The code we have built is like us: vulnerable. The hardware we have built is like us: vulnerable. The models we have trained are like us: vulnerable to abuse, to misapplication, to the gaps and biases we embedded without meaning to.
We made these systems in our image, and they carry our flaws with the same fidelity they carry our capabilities.
Those who probe for vulnerabilities in systems recognise this. Those who seek to exploit gaps for nefarious purposes recognise this. Psychologists recognise this. The question is whether we are willing to.
AI has not so much become a threat as it has become a magnifier. It was always a mirror. The mirror just got bigger. What it shows has not changed.
We are imperfect and glorious, usually at the same time.
Out of the eater
A colleague once told me about Kali, the Hindu goddess who embodies time, change, destruction, and in some traditions liberation through it. She is not the enemy of creation. She is part of it. The destruction makes space. The chaos precedes the order. My colleague believed, and I have come to understand, that you cannot separate the two.
There is a riddle in the book of Judges. Samson, having killed a lion, returns to find a swarm of bees has made honey in the carcass. He poses the riddle to his adversaries:
Out of the eater, something to eat; out of the strong, something sweet.
Something alive and nourishing, born from something violent and dead. Not in spite of the mess, but through it.
We have always built on fragile foundations. The entire history of human technology is a story of dependency chains with holes in them, of assumptions that turned out to be wrong, of systems that failed in ways their designers never imagined.
And then, somehow, of people who found a way through and built something better.
AI is not different from this. It is the latest chapter of it. The foundations have holes.

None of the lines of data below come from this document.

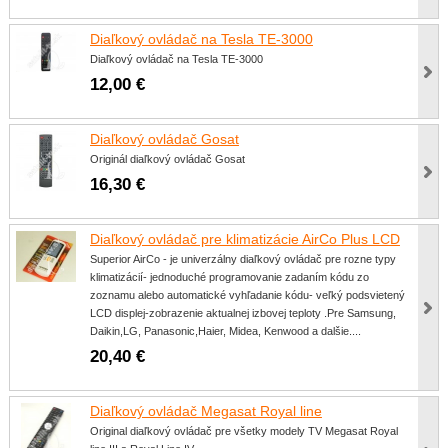
Diaľkový ovládač na Tesla TE-3000
Diaľkový ovládač na Tesla TE-3000
12,00 €
Diaľkový ovládač Gosat
Originál diaľkový ovládač Gosat
16,30 €
Diaľkový ovládač pre klimatizácie AirCo Plus LCD
Superior AirCo - je univerzálny diaľkový ovládač pre rozne typy
klimatizácií- jednoduché programovanie zadaním kódu zo
zoznamu alebo automatické vyhľadanie kódu- veľký podsvietený
LCD displej-zobrazenie aktualnej izbovej teploty .Pre Samsung,
Daikin,LG, Panasonic,Haier, Midea, Kenwood a dalšie....
20,40 €
Diaľkový ovládač Megasat Royal line
Original diaľkový ovládač pre všetky modely TV Megasat Royal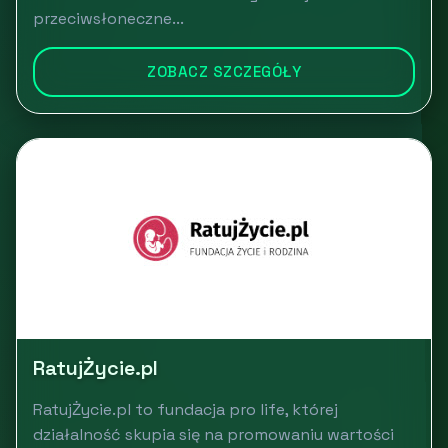
przeciwsłoneczne...
ZOBACZ SZCZEGÓŁY
RatujŻycie.pl
RatujŻycie.pl to fundacja pro life, której
działalność skupia się na promowaniu wartości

The mirror is uncomfortable. The costs are real and under-counted. All of that is true.
And from the carcass, there is honey.
Eyes open
We are at a juncture. Not a unique one in the history of human innovation, but a significant one. The scale and pace of what is changing means the choices we make in the next few years will shape things for a long time.
We can go in blind. Follow the hype. Deploy without thinking. Ignore the costs. Mistake capability for wisdom. That path is well-lit and well-populated.
Or we can open our eyes.
Ask the harder questions. Be honest about what we are spending and what we are building. Choose where to apply this technology because it genuinely serves human flourishing, not because it is available and fashionable.

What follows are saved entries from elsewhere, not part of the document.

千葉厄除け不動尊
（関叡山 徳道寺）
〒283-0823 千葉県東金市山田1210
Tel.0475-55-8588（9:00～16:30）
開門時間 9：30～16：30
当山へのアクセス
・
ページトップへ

Carpe diem. Seize the day.
Or, as my brother prefers: carpe dentum. Seize the teeth.
Maybe that is closer to it. The teeth are real. The risk is real. Seizing the day means seizing all of it: the extraordinary capability and the uncomfortable mirror, the honey and the carcass, the plasma hotter than the sun and the question of what we are heating the planet to produce.
I am an observer by nature. I watch ecosystems form and fracture and reform. I see the fragility and the resilience in the same moment.
What I keep coming back to is this: we survive not because we are perfect, but because we are persistent. Not because we build on solid foundations, but because we learn, eventually, to reinforce the ones we have.
The question is not whether AI will expose our imperfections. It already has.
The question is what kind of honey we are prepared to make from the carcass.